Every beachgoer can spot seaweed in the ocean or piling up on the beach, but Florida State University researchers working with colleagues in the United Kingdom have found that these slimy macroalgae play an important role in permanently removing carbon dioxide from the atmosphere.
Their work is published in the journal Ecological Monographs by the Ecological Society of America.
The researchers, who partnered with ecologists from Plymouth Marine Laboratory in the United Kingdom, investigated how seaweed absorbed carbon and processed it, trapping it in the seafloor.
“Seaweeds have been ignored in the ‘blue carbon’ storage literature in favor of seagrasses and mangroves, which physically trap carbon from sediments and their own biomass in root structures,” said Assistant Professor of Biological Science Sophie McCoy. “Macroalgae are also often overlooked by oceanographers who study the carbon cycle, as their high productivity occurs close to shore and has been thought to stay and cycle locally.”

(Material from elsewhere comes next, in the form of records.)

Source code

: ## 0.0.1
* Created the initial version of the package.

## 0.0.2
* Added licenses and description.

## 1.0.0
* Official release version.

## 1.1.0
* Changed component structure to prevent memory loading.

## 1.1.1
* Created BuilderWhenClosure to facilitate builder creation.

In designing the study, researchers suspected that the high productivity and huge amount of seasonal biomass of annual algae would provide carbon subsidies farther offshore than typically considered, and that these subsidies would be important to benthic food webs there.
That was exactly what they found. They also discovered that this was the process that leads to the burial of seaweed carbon in ocean sediments.
Blue carbon is the carbon captured in marine systems both through photosynthesis and then by trapping it in the seafloor. Researchers sequenced environmental DNA and modeled stable isotope data for over a year off the coast of Plymouth, England. Through this, they found that seaweed debris was an important part of the food web for marine organisms and that much of that debris was ultimately stored in sediments or entered the food web on the seafloor.
Jeroen Ingels, a researcher at the FSU Coastal and Marine Laboratory who conducted the meiofauna work for the study, said the research not only explains seaweed’s role in the food web, but it also shows that human activities that affect seaweed and the seafloor are important to monitor.
“The human activities that are impacting macroalgae and sediment habitats and their interstitial animals are undermining the potential for these systems to mitigate climate change by affecting their potential to take up and cycle carbon,” he said. “The study really illustrates in a new way how seaweed and subsequently benthic animals can contribute in a significant way to blue carbon.”
The team found that about 8.75 grams of macroalgae carbon are trapped per square meter of sediment each year.
Ana M. Queiros, a scientist at Plymouth Marine Laboratory and the paper’s lead author, said these first measurements of seaweed carbon trapped in the sediment gives scientists more information to help them develop sustainable environmental practices.
“They tell us that the global extent of blue carbon-meaningful marine habitats could be much wider than we previously thought,” she said. “Identifying these areas and promoting their management will let us capitalize on the full potential of the ocean’s blue carbon towards the stabilization of the global climate system.”